In a testament to the work's enduring popularity, it has been the most played string quartet in Carnegie Hall history with 56 performances.

The quartet has been honored by several transcriptions. In 1847, Robert Franz transcribed it for piano duet, and in 1896 Mahler planned an arrangement for string orchestra and notated the details in a score of the quartet (the work was never completed, however, and only the second movement was written out and played; modern revivals of the arrangement are by David Matthews and Kenneth Woods).

In the 20th century, British composer John Foulds and American composer Andy Stein made versions for full symphony orchestra.

The US composer George Crumb incorporated the theme of the second movement into his string quartet Black Angels.

At Fridtjof Nansen's state funeral in 1930, Death and the Maiden was performed instead of speeches.

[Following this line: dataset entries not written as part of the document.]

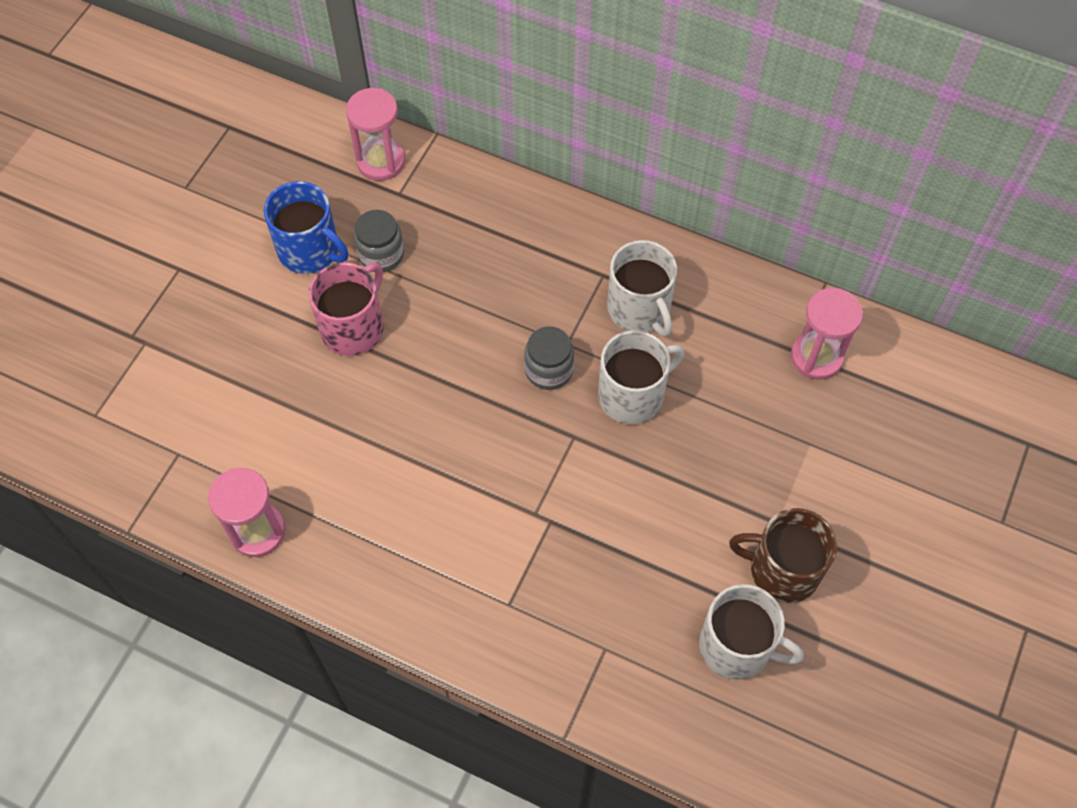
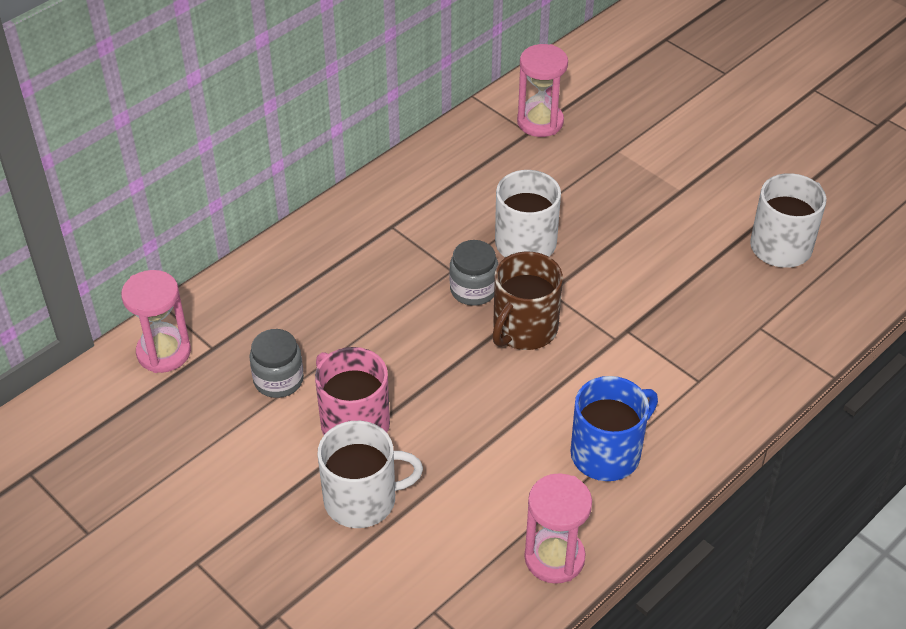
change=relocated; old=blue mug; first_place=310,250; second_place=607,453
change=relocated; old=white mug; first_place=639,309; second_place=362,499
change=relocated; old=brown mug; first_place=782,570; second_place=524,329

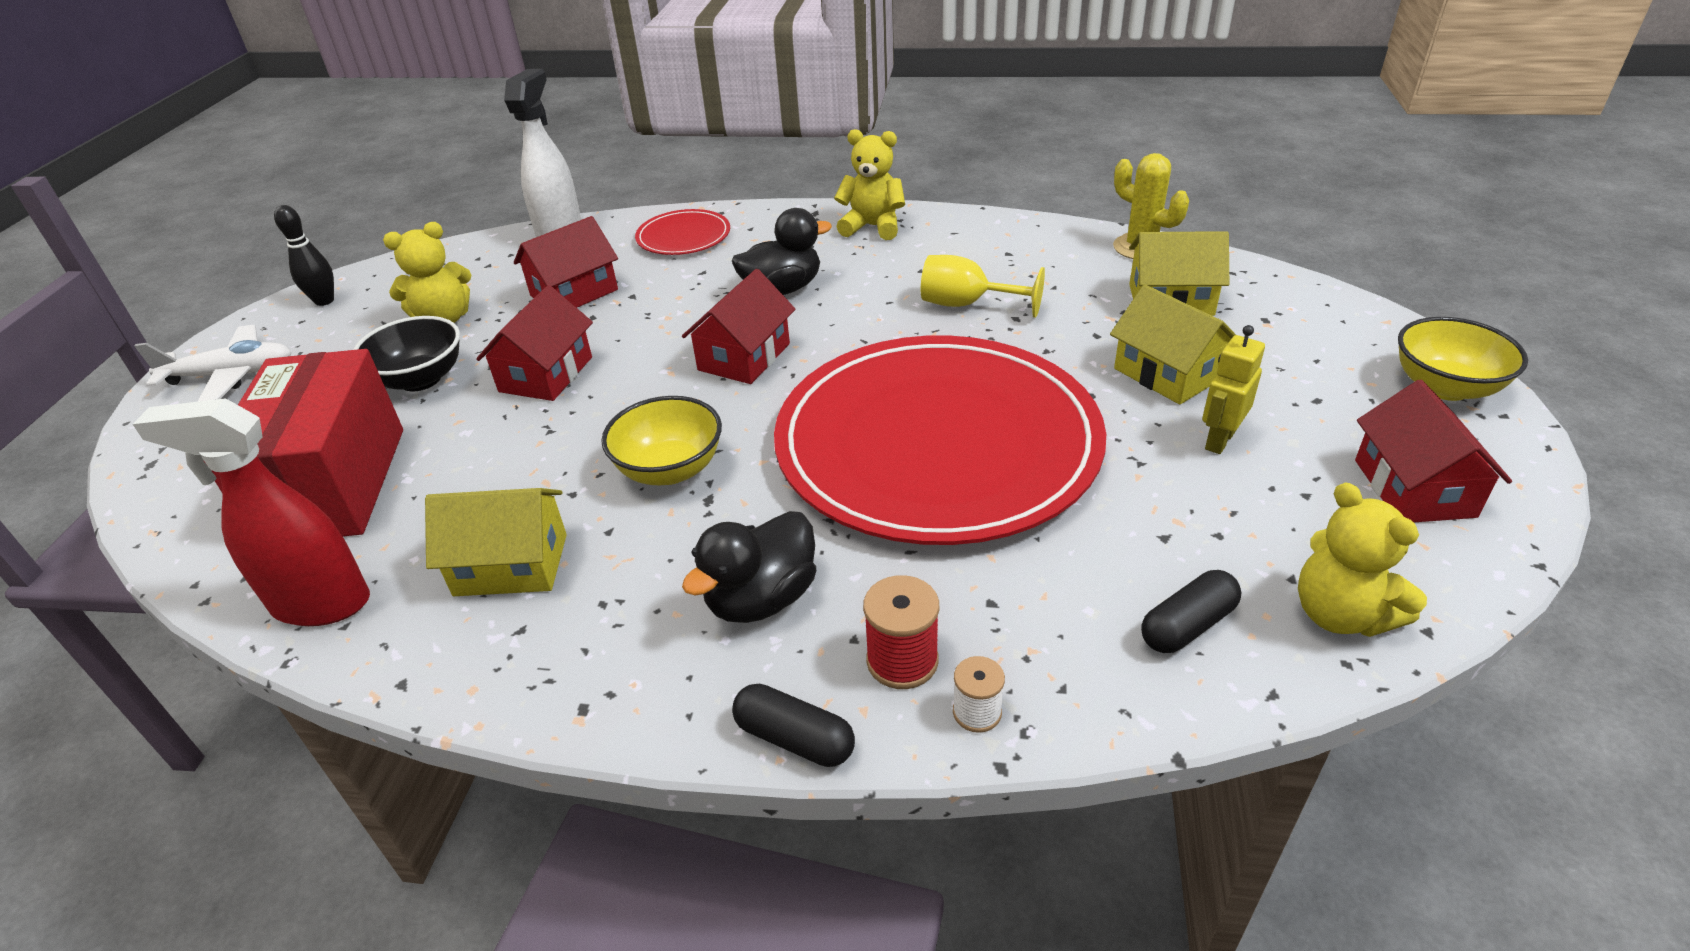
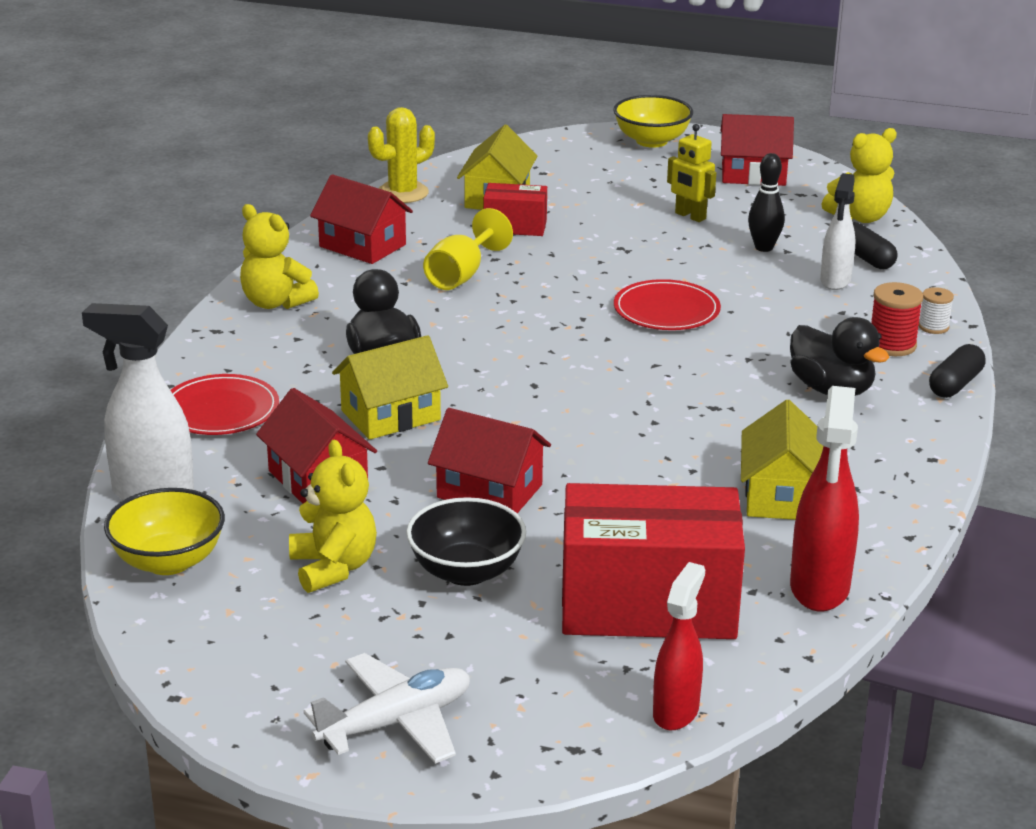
change=spun; old=white plane; first_place=231,375; second_place=396,722; degrees=60
change=relocated; old=black bowling pin; first_place=324,301; second_place=764,247
change=relocated; old=yellow bowl; first_place=670,469; second_place=168,561
change=relocated; old=red house; first_place=744,357; second_place=362,245
change=size; old=red plate; first_place=937,444; second_place=666,310; factor=0.4
change=spun; old=yellow teddy bear; first_place=872,227; second_place=275,302; degrees=-75
change=relocated; old=yellow house; first_place=1167,373; second_place=391,415
change=appeared; new=red box; second_place=515,226
change=appeared; new=red spray bottle; second_place=676,712
change=appeared; new=white spray bottle; second_place=835,281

The quartet has also inspired other works. Ariel Dorfman's 1991 play Death and the Maiden, adapted for film in 1994 by Roman Polanski, is about a woman tortured and raped in a South American dictatorship, to the strains of the quartet. It has also appeared as incidental music in numerous films: The Portrait of a Lady (Jane Campion, 1996), What? (Roman Polanski, 1972), Sherlock Holmes and the Case of the Silk Stocking (BBC production, 2004), The House That Dripped Blood (1971) and in Samuel Beckett's radio play All That Fall (1962).